Excerpted records Start Marker

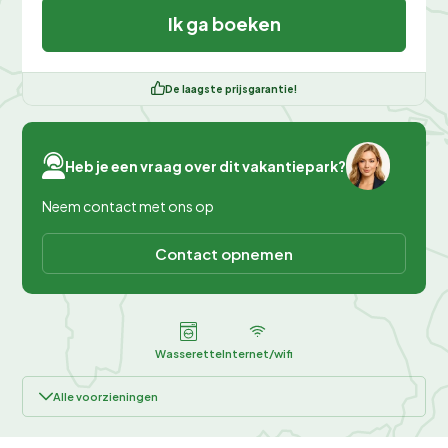
Ik ga boeken
De laagste prijsgarantie!
Heb je een vraag over dit vakantiepark?
Neem contact met ons op
Contact opnemen
Wasserette
Internet/wifi
Alle voorzieningen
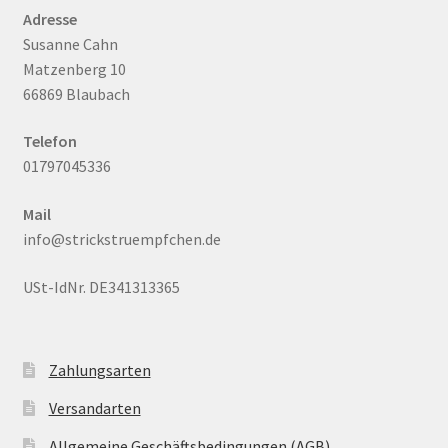
Adresse
Susanne Cahn
Matzenberg 10
66869 Blaubach
Telefon
01797045336
Mail
info@strickstruempfchen.de
USt-IdNr. DE341313365
Zahlungsarten
Versandarten
Allgemeine Geschäftsbedingungen (AGB)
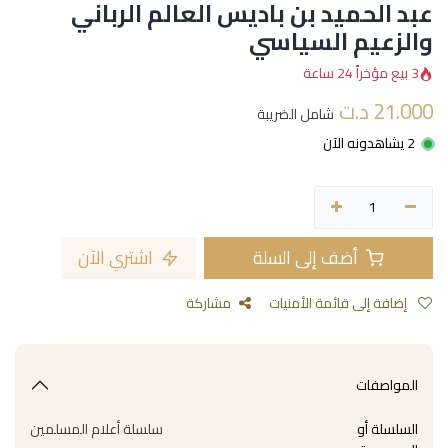
عبد الحميد بن باديس العالم الرباني
والزعيم السياسي
3 بيع مؤخراً 24 ساعة
21.000
د.ت
شامل الضريبة
2 يشاهدونه الآن
أضف إلى السلة
اشتري الآن
إضافة إلى قائمة الأمنيات
مشاركة
المواصفات
السلسلة أو
سلسلة أعلام المسلمين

Excerpted records End Marker

Directions
Please reproduce the stretch of the listing from the line containing "عبد الحميد بن باديس العالم الرباني" through its last line, keeping every line word for word.

Solved exercise
عبد الحميد بن باديس العالم الرباني
والزعيم السياسي
3 بيع مؤخراً 24 ساعة
21.000
د.ت
شامل الضريبة
2 يشاهدونه الآن
أضف إلى السلة
اشتري الآن
إضافة إلى قائمة الأمنيات
مشاركة
المواصفات
السلسلة أو
سلسلة أعلام المسلمين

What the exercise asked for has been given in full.